- **EXTRACTED INFORMATION**:
-------

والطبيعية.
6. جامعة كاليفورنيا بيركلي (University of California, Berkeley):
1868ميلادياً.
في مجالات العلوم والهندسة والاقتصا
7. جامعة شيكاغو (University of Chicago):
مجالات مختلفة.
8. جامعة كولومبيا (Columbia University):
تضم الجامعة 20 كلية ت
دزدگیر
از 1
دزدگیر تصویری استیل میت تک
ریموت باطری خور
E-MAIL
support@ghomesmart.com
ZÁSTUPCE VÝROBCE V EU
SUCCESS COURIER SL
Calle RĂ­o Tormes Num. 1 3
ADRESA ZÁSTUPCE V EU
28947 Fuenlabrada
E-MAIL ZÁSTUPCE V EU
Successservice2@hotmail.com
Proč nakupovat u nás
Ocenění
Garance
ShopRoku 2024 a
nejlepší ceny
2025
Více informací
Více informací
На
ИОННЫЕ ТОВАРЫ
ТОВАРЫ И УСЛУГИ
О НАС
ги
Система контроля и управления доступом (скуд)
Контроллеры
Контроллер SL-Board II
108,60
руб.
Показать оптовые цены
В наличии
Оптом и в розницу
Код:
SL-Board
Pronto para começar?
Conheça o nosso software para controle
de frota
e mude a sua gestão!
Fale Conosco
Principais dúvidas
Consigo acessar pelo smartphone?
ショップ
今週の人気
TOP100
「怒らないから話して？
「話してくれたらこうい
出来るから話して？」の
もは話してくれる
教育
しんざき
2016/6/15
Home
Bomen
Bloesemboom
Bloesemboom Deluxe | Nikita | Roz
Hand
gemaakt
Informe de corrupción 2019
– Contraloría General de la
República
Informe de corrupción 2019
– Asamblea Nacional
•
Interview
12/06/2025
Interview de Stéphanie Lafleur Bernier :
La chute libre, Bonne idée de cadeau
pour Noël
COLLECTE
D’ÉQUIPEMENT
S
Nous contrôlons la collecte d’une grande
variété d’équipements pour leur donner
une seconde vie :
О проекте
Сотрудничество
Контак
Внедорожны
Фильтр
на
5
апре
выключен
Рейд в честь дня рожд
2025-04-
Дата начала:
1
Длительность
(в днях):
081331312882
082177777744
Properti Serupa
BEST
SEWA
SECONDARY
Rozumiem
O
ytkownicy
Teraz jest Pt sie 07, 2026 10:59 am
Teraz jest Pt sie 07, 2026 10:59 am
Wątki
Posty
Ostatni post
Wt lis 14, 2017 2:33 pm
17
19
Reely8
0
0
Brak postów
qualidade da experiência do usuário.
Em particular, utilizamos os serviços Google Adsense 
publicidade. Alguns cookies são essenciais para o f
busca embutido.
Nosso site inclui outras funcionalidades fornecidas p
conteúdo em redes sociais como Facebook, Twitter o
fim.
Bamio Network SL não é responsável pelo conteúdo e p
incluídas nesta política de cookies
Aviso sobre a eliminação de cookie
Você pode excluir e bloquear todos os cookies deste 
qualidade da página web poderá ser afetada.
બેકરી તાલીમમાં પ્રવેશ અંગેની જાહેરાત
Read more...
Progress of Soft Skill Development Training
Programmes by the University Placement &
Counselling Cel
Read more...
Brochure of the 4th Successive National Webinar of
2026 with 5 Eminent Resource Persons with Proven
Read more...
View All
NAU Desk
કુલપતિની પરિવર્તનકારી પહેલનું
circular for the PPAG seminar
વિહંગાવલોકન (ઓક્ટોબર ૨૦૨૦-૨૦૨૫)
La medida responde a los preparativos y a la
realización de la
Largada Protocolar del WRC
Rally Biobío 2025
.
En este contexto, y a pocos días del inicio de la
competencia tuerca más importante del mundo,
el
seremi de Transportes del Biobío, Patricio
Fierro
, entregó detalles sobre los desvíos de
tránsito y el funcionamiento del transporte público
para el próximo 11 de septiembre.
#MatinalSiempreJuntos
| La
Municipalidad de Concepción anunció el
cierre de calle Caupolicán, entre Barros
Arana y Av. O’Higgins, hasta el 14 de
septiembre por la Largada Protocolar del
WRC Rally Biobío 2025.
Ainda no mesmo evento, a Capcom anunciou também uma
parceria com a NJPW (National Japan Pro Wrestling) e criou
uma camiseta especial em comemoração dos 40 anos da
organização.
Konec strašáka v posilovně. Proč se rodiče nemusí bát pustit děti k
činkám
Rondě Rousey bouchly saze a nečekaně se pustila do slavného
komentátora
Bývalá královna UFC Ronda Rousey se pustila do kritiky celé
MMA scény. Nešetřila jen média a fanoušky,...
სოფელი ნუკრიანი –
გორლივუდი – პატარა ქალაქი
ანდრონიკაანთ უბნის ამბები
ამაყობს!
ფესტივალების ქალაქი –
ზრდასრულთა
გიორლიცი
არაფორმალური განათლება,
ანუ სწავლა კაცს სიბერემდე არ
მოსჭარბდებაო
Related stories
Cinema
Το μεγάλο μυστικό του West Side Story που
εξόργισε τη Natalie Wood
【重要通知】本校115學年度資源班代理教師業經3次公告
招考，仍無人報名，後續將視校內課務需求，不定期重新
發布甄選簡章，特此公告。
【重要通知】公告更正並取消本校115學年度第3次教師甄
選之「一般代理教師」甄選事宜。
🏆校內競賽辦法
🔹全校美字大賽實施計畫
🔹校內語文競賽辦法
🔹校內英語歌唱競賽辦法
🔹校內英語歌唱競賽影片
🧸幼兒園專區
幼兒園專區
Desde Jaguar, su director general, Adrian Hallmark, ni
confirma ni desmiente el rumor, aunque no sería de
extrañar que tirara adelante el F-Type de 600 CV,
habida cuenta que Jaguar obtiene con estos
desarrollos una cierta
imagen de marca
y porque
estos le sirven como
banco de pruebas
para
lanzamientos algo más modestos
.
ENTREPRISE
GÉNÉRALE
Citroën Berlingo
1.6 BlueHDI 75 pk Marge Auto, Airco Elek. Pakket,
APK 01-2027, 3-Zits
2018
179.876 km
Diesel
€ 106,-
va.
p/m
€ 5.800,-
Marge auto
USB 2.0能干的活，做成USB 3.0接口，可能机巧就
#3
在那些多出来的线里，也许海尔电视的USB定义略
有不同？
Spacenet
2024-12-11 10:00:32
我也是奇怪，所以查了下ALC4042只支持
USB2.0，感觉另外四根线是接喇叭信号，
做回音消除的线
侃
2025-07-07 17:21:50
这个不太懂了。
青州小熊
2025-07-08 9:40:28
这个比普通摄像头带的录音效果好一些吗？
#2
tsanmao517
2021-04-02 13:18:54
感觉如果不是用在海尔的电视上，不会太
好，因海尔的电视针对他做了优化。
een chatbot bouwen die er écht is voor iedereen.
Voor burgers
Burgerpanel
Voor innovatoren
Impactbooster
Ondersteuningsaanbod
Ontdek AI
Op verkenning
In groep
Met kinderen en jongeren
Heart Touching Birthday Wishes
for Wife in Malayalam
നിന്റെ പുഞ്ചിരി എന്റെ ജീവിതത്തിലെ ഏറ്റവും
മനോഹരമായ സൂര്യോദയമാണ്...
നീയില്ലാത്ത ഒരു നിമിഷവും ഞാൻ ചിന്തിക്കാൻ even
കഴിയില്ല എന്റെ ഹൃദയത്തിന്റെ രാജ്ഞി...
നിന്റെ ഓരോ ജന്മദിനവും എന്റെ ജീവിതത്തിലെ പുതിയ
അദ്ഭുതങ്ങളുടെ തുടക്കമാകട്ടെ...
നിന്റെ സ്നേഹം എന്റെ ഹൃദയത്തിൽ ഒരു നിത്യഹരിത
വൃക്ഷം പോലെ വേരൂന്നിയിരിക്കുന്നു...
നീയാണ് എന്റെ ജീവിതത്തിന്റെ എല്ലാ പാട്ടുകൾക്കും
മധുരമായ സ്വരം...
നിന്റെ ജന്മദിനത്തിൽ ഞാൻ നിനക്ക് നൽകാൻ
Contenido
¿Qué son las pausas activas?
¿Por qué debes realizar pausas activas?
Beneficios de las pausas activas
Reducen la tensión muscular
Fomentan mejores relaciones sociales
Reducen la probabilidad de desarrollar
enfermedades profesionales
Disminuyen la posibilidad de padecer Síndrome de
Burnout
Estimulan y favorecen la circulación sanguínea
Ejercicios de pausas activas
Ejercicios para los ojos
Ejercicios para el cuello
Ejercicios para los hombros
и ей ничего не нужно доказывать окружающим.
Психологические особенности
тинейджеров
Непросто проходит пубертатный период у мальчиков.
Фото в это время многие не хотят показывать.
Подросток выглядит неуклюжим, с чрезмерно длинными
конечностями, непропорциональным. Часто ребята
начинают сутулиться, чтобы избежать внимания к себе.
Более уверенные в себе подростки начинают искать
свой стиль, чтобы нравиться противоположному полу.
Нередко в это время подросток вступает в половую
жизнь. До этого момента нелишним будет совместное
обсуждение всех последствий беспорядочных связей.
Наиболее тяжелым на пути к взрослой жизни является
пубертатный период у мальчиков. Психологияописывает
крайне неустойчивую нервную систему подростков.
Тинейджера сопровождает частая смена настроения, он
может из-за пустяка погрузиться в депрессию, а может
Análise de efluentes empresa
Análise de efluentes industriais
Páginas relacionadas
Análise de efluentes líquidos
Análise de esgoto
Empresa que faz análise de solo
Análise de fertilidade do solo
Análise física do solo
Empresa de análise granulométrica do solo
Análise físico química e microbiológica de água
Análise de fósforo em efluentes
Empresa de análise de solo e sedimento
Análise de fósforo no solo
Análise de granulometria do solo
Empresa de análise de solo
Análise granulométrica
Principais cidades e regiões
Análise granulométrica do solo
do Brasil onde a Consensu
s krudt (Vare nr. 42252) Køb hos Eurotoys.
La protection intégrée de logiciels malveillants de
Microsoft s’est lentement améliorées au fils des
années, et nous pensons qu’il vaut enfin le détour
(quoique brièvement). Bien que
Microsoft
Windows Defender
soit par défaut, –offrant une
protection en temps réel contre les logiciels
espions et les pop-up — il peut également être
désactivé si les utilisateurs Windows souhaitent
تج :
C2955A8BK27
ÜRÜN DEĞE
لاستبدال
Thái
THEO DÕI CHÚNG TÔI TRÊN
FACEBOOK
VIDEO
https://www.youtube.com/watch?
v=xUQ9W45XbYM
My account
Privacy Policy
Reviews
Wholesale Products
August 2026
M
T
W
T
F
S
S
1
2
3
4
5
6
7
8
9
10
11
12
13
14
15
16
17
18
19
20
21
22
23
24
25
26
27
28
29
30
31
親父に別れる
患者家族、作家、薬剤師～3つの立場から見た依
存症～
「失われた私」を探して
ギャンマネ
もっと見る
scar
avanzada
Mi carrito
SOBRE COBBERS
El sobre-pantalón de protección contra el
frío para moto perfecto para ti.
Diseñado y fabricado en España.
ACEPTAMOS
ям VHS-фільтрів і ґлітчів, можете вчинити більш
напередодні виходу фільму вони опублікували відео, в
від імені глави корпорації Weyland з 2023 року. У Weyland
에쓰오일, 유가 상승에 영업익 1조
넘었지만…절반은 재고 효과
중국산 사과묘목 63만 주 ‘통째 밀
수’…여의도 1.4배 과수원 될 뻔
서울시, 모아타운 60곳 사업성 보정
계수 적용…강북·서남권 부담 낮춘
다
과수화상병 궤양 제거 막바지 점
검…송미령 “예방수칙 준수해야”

-------

- **WORK ITEM**:
Check each line of the listing above, and copy it if it contains the word "cookies".

- **WRITTEN RESPONSE**:
publicidade. Alguns cookies são essenciais para o f
incluídas nesta política de cookies
Você pode excluir e bloquear todos os cookies deste 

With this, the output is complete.